In an interview last month, Murphy Oil’s Vice President of Global Exploration Greg F. Hebertson told Mexico Business News that “the two to three-well exploration and appraisal campaign that we were planning to begin in late 2020,” following the company’s success with Cholula-1EXP on Block 5, would be pushed back. “Unfortunately, given the prices in the market and our subsequent need to reduce our CAPEX, we decided to defer the program,” said Hebertson.

Read the full interview here.

Today, OPEC released figures that suggested an improving picture for oil demand in 2021. Cited in El Economista, the report notes that the contraction of 29MMb/d that global demand witnessed in April 2020 in a year-on-year comparison will fall to only 3MMb/d by December.

Rystad Energy explains that the US market is most likely to be affected by the drilling downturn “with the country’s rig count already down to historic lows just a few months into the downturn.” The country’s fracking industry is among the markets that will suffer the most from the pandemic and price downturn as the costly fracking methods rendered activity economically unviable.

Mexico’s offshore activity is among the countries whose drill count should fare better during recovery, says the report. “Despite the overall stagnant growth, Brazil, Australia and China will continue to offer exciting opportunities in the short term with 20 to 40 percent growth prospects for offshore drilling in these countries while the UK, Guyana and Mexico look promising in the medium to long term.”

Several Mexican offshore developments will be entering early-production over the next couple of years, while others, like Eni’s AMT development, are already showing a return.

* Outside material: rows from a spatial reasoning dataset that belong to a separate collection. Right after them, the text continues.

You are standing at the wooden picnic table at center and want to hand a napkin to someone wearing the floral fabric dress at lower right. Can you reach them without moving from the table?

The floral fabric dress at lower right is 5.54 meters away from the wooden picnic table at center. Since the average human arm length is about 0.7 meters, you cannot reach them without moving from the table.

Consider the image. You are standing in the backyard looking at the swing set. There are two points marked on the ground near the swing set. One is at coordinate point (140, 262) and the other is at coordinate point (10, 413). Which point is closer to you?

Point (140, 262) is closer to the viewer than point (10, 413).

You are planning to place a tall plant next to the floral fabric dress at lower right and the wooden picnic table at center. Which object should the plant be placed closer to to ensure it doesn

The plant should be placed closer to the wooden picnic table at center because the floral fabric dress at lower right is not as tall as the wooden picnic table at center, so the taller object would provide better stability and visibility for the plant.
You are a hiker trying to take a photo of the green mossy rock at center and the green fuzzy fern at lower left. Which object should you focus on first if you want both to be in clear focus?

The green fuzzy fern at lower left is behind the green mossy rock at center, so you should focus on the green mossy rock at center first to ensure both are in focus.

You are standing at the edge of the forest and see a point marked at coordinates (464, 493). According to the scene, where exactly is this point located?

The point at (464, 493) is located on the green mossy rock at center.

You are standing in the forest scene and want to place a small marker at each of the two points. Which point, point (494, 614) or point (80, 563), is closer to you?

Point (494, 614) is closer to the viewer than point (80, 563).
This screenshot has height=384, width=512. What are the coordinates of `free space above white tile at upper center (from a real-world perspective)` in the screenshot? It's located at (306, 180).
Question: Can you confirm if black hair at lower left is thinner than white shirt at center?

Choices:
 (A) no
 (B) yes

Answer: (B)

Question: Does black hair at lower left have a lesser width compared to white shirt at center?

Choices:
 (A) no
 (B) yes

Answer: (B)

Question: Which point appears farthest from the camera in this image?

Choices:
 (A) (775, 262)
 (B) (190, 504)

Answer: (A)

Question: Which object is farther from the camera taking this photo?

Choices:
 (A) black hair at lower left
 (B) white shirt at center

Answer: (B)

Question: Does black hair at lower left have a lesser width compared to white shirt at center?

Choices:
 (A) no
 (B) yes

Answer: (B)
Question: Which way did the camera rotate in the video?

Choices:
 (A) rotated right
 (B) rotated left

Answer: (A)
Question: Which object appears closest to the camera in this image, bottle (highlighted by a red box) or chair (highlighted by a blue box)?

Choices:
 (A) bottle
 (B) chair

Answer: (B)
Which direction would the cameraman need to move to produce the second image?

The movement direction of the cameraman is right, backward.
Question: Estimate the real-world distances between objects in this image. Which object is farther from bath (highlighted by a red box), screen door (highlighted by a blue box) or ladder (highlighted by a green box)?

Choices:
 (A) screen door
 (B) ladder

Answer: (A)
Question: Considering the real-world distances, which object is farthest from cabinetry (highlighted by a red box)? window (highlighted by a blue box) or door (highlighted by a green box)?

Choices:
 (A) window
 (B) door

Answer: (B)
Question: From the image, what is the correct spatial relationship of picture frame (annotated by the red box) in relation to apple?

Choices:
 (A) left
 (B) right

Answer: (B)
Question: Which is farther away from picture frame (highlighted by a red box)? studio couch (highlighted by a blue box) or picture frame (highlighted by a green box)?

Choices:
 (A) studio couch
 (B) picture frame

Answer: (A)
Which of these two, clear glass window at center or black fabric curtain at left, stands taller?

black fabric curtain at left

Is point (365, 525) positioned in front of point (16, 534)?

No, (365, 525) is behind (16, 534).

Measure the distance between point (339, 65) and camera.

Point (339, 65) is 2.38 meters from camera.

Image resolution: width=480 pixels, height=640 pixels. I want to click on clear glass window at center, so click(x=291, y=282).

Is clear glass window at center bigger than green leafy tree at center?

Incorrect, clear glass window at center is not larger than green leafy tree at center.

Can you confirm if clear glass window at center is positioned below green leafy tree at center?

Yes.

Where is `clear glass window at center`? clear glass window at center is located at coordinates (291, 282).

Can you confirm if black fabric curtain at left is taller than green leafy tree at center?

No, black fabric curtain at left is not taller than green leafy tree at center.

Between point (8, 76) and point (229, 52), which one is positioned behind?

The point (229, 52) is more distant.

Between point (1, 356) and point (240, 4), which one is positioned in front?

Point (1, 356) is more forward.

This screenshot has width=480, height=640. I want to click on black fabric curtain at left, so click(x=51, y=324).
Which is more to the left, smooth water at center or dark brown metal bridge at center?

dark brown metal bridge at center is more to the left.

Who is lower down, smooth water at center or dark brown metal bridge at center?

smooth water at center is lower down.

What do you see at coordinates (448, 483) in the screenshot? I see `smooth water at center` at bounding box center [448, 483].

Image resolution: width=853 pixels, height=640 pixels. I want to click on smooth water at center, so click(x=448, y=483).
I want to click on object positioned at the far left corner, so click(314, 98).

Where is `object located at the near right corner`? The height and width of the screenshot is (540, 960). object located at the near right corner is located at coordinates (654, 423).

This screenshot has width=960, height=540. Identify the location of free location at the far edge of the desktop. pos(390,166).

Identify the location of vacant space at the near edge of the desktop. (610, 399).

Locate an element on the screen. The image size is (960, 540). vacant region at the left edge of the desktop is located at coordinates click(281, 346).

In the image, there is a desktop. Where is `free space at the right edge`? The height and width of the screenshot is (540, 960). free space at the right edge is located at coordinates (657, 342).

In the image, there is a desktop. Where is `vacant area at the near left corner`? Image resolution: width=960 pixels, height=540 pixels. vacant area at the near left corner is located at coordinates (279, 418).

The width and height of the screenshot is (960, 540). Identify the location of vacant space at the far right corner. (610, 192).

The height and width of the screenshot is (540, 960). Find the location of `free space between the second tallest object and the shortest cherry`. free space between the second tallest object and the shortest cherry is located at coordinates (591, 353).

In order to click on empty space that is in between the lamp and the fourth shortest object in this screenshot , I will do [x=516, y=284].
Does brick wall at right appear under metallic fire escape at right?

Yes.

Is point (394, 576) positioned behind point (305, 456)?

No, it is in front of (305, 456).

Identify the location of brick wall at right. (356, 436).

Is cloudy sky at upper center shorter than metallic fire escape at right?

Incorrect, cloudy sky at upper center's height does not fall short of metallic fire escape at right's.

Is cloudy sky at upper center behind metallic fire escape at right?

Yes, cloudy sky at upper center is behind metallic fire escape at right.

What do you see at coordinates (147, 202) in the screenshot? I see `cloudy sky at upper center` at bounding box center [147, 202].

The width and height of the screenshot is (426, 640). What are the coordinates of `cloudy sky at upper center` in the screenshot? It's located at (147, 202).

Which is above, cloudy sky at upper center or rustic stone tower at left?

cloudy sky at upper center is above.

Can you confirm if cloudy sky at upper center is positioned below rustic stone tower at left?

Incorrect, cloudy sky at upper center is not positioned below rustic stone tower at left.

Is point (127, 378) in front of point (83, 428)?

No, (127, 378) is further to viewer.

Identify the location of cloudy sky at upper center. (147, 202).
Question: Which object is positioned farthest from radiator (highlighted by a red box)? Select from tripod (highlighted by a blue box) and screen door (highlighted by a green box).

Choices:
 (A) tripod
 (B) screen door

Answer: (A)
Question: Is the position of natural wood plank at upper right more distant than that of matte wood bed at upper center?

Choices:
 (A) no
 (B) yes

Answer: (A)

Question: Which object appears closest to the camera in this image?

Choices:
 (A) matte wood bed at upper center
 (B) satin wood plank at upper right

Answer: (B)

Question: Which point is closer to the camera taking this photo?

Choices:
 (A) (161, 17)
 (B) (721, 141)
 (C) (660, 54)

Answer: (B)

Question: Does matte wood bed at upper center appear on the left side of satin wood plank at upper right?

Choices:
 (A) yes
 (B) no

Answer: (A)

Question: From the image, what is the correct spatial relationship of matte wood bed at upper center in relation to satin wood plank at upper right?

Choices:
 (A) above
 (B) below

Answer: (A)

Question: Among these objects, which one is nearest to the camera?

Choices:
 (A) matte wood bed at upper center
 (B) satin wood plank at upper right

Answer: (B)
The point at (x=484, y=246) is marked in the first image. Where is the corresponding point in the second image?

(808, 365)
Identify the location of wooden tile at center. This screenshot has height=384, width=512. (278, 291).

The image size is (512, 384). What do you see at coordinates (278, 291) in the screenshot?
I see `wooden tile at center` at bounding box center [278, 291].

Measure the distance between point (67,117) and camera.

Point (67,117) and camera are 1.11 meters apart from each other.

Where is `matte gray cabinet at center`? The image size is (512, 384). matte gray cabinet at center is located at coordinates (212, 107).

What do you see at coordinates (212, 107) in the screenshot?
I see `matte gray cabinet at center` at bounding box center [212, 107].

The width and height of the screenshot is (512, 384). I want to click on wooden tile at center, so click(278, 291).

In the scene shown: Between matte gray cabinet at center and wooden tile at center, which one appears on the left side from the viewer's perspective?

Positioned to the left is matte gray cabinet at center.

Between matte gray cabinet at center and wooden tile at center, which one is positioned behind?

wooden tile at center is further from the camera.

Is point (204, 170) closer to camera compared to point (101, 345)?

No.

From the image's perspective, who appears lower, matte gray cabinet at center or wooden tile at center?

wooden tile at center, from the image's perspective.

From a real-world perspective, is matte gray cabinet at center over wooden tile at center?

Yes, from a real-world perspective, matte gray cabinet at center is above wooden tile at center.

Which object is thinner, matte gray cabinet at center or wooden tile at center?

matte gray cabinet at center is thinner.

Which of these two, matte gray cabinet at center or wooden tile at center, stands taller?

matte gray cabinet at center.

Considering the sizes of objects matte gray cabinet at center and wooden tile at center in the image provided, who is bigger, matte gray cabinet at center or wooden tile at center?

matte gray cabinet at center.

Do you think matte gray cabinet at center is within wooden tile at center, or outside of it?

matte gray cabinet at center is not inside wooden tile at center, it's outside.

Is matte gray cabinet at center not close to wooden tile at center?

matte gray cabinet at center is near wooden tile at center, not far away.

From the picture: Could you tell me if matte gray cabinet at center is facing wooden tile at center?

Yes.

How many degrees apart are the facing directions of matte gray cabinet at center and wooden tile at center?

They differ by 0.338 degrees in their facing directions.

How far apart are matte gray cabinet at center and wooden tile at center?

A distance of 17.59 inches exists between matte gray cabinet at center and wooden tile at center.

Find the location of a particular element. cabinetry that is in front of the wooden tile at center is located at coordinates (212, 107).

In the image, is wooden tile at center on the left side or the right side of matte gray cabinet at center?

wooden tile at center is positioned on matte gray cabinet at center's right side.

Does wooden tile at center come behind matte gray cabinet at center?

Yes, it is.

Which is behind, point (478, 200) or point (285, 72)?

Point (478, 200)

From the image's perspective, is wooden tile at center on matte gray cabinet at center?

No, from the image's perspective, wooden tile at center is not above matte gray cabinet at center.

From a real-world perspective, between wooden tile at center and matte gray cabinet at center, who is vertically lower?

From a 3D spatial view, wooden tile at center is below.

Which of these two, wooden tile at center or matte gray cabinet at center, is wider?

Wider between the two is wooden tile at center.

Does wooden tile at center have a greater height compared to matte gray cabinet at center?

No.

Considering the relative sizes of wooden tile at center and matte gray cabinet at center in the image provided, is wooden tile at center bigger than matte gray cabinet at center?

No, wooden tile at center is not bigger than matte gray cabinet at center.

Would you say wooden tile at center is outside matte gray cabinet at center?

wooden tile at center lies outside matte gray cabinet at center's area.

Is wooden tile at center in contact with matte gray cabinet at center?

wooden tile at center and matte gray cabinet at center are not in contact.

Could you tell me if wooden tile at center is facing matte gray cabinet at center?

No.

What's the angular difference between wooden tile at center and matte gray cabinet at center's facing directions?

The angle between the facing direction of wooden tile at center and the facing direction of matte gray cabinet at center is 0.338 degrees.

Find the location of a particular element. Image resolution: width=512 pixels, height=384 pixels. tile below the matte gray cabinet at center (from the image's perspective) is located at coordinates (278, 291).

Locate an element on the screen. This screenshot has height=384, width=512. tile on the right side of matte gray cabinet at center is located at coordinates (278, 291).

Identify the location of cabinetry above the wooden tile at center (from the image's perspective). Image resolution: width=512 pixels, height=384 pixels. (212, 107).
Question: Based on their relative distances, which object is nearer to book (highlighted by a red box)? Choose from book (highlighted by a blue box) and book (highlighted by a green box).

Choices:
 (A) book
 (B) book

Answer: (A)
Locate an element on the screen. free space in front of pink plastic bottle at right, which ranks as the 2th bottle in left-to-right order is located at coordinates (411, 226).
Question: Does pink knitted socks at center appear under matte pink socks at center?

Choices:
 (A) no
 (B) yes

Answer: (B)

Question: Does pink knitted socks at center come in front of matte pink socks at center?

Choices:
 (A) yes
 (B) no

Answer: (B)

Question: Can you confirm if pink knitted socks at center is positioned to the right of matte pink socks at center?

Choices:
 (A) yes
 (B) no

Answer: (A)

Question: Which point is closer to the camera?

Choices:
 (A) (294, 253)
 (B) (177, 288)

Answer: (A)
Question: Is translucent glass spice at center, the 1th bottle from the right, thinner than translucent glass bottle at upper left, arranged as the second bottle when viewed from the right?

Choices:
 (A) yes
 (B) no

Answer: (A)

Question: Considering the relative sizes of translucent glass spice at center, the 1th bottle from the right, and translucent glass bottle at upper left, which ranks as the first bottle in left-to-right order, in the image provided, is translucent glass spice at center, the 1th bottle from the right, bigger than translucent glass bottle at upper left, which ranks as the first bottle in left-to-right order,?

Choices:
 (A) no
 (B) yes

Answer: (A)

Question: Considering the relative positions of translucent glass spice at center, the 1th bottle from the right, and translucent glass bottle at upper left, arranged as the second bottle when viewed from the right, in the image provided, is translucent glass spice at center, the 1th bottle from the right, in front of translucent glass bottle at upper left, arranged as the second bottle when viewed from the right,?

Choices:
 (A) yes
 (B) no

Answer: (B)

Merlin Cochran, Director General of AMEXHI told Mexico Business News in April that 2020 should provide more good news for production. “The companies with the highest likelihood of starting to produce this year are Fieldwood and Petrobal on Ichakil and Pokoch fields and Hokchi Energy on Hokchi field. According to the approved development plan of Ichalkil and Pokoch, which by its very nature must make certain assumptions, the fields could be producing 25Mb/d by the end of this year. Similarly, Eni’s Amoca-Miztón-Tecoalli area is producing close to 12Mb/d, while Eni believes it could reach another 10Mb/d. Hokchi is likely to be producing a further 15Mb/d to add to overall production figures this year.”